Farmakolojik uygulamalar
Sodyum florür, bazı ilaçların aktif bir bileşenidir. Kural olarak, bu tür tabletler bir doktor tarafından reçete edildiği gibi alınır, bazen terapi özel izleme gerektirir ve akış dinamiklerinin düzenli çalışmaları eşlik eder. Flor müstahzarlarının ticari isimleri: "Sodyum florür", "Natrium fluoratum" ve "Ossin". Özellikle osteoporoz için vücutta florür eksikliği için reçete edilirler.

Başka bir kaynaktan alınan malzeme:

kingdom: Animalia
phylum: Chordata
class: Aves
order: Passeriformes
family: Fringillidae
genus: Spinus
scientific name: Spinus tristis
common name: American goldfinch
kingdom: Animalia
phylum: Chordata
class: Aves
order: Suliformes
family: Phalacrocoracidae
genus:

draje ve tablet şeklindeki ilaç ağızdan alınır. Neredeyse tüm florür, gıda alımından bağımsız olarak vücut tarafından emilir. Tipik olarak, bu tür bir terapi, günde 1-1.5 g kalsiyum ve magnezyum alımı ile birleştirilir. Bu, kemiklerin daha tutarlı bir şekilde mineralleşmesine yardımcı olur.
Ancak uyuşturucu normları devralmak için tehlikelidir. Bu durumda, florozise yol açan aşırı flor oluşabilir. saatSodyum florür içeren ilaçlar alırken florozis gelişimini önlemek için bir diş hekimine görünmek gerekir.